A few "outfakes" have been labelled as Beatles tracks many times:
- "Have You Heard the Word". This song was credited to the Fut, and it was rumoured to include some of the Beatles playing with some of the Bee Gees. The actual participants in the 1969 recording were Maurice Gibb, the duo Tin Tin, and Billy Laurie. The recording was so plausible as a Lennon song that Yoko Ono tried to copyright its lyrics as a Lennon composition after his death.
- "The L.S. Bumble Bee". Peter Cook and Dudley Moore combined psychedelic music with lyrics spoofing LSD. It was rumoured that Lennon was somehow involved, perhaps as a rebuttal to the controversy about possible drug references in songs like "Lucy in the Sky with Diamonds", but Moore has denied this; the song actually predates Sgt. Pepper, having been released in January 1967.

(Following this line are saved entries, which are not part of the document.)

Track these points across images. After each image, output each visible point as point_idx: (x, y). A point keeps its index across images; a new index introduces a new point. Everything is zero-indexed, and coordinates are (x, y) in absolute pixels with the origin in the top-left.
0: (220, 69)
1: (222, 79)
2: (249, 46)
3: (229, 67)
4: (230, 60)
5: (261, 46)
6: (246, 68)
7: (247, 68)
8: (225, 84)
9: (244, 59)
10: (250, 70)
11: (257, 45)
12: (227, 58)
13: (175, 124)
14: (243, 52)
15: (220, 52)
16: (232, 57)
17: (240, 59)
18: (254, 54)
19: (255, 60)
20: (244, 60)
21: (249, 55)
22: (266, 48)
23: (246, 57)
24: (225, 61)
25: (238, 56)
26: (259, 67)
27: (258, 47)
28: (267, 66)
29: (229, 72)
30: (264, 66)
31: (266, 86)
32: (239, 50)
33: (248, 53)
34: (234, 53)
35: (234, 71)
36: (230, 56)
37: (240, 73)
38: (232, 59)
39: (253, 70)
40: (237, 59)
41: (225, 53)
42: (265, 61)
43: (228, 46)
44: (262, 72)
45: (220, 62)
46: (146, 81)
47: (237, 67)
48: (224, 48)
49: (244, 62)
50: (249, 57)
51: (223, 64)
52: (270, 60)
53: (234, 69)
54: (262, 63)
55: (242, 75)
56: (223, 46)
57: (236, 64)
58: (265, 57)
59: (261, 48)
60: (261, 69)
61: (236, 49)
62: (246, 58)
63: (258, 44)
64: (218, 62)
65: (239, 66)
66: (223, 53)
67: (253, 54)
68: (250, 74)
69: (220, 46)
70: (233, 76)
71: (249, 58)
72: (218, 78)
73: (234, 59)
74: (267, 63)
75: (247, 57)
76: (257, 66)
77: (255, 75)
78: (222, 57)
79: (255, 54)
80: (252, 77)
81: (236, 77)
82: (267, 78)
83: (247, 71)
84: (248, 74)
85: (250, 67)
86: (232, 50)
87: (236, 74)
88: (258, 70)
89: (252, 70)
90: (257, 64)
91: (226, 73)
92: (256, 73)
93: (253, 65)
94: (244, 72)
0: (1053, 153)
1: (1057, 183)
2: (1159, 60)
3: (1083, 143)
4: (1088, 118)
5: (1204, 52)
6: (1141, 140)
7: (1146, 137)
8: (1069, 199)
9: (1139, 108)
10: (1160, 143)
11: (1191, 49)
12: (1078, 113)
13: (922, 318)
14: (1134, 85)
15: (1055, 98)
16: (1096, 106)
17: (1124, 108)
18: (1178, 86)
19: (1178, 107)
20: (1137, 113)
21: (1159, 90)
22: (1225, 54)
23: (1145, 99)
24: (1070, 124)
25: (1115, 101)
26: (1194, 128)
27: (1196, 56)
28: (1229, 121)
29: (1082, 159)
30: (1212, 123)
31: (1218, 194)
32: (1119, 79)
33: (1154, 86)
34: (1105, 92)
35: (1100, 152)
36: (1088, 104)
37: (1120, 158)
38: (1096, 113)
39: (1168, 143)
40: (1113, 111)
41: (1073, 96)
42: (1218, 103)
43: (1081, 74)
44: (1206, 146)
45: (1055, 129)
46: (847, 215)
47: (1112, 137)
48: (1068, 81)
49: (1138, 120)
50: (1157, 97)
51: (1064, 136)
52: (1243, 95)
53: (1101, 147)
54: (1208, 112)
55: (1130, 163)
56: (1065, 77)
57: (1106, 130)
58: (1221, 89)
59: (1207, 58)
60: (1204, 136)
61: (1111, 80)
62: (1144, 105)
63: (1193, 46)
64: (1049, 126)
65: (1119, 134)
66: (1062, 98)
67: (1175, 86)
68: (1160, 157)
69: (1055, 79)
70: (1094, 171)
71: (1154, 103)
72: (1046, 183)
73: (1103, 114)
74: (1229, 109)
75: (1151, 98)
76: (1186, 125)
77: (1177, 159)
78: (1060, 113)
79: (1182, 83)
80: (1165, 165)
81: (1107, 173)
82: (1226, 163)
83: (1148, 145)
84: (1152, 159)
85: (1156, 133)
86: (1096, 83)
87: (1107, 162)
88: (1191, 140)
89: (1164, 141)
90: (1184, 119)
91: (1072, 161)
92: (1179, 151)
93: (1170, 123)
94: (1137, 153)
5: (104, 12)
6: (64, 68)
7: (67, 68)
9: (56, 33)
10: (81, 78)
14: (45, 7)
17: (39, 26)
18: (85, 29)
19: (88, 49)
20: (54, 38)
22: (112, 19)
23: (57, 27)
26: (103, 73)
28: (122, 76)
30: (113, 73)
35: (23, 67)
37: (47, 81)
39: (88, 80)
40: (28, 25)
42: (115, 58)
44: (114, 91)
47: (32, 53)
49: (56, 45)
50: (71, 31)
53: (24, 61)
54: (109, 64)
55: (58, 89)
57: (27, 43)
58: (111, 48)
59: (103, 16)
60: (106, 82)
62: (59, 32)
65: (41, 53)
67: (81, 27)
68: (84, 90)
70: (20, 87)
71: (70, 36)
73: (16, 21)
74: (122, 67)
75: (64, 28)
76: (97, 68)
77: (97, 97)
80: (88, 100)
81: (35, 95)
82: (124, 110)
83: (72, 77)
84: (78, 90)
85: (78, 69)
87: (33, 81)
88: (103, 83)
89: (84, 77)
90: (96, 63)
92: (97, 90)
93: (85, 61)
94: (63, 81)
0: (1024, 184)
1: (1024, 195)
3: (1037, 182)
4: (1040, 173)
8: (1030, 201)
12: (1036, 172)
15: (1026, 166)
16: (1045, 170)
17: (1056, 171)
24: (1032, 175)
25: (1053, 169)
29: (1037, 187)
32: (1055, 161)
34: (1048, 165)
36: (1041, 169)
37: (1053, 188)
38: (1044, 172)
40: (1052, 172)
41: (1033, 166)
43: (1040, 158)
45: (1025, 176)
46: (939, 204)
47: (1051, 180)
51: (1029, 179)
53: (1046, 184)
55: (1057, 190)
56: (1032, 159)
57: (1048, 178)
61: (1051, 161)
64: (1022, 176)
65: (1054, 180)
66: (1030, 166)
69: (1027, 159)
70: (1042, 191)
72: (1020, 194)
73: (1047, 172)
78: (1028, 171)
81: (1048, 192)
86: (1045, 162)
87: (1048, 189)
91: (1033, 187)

- "Peace of Mind / The Candle Burns". The song was reportedly found in the Apple trash in 1970, but the true origin is still unknown. Some claim it to be an actual Beatles home demo from around 1967, though the lack of any corroborating evidence and the unfamiliar voices on the record have left Beatles experts convinced that it too is a fake.
- "Colliding Circles", "Left Is Right (and Right Is Wrong)", "Pink Litmus Paper Shirt" and "Deck Chair". In 1971, humorist Martin Lewis compiled a Beatles bootleg discography for Disc magazine, inserting four song titles he'd simply made up: the John Lennon polemic "Left Is Right (And Right Is Wrong)," George Harrison's "Pink Litmus Paper Shirt," a Paul McCartney vaudeville-style number "Deck Chair," and another supposed Lennon track, "Colliding Circles". These spurious tunes were then picked up by other compilers who have continued to propagate them ever since, despite the complete lack of any evidence for their existence. (Outsider musician R. Stevie Moore has since written and recorded tunes entitled "Pink Litmus Paper Shirt" and "Colliding Circles", making them real songs—just not real Beatles songs. In addition, the Brittles, a Beatles pastiche band, has recorded "Left Is Right (and Right Is Wrong)" and "Deck Chair". Musician Neil Innes, a Bonzo Dog Band member and Monty Python associate/friend of Martin Lewis, incorporated all four bogus song titles into the song "Unfinished Words", recorded by the Rutles, and released on their album Archaeology.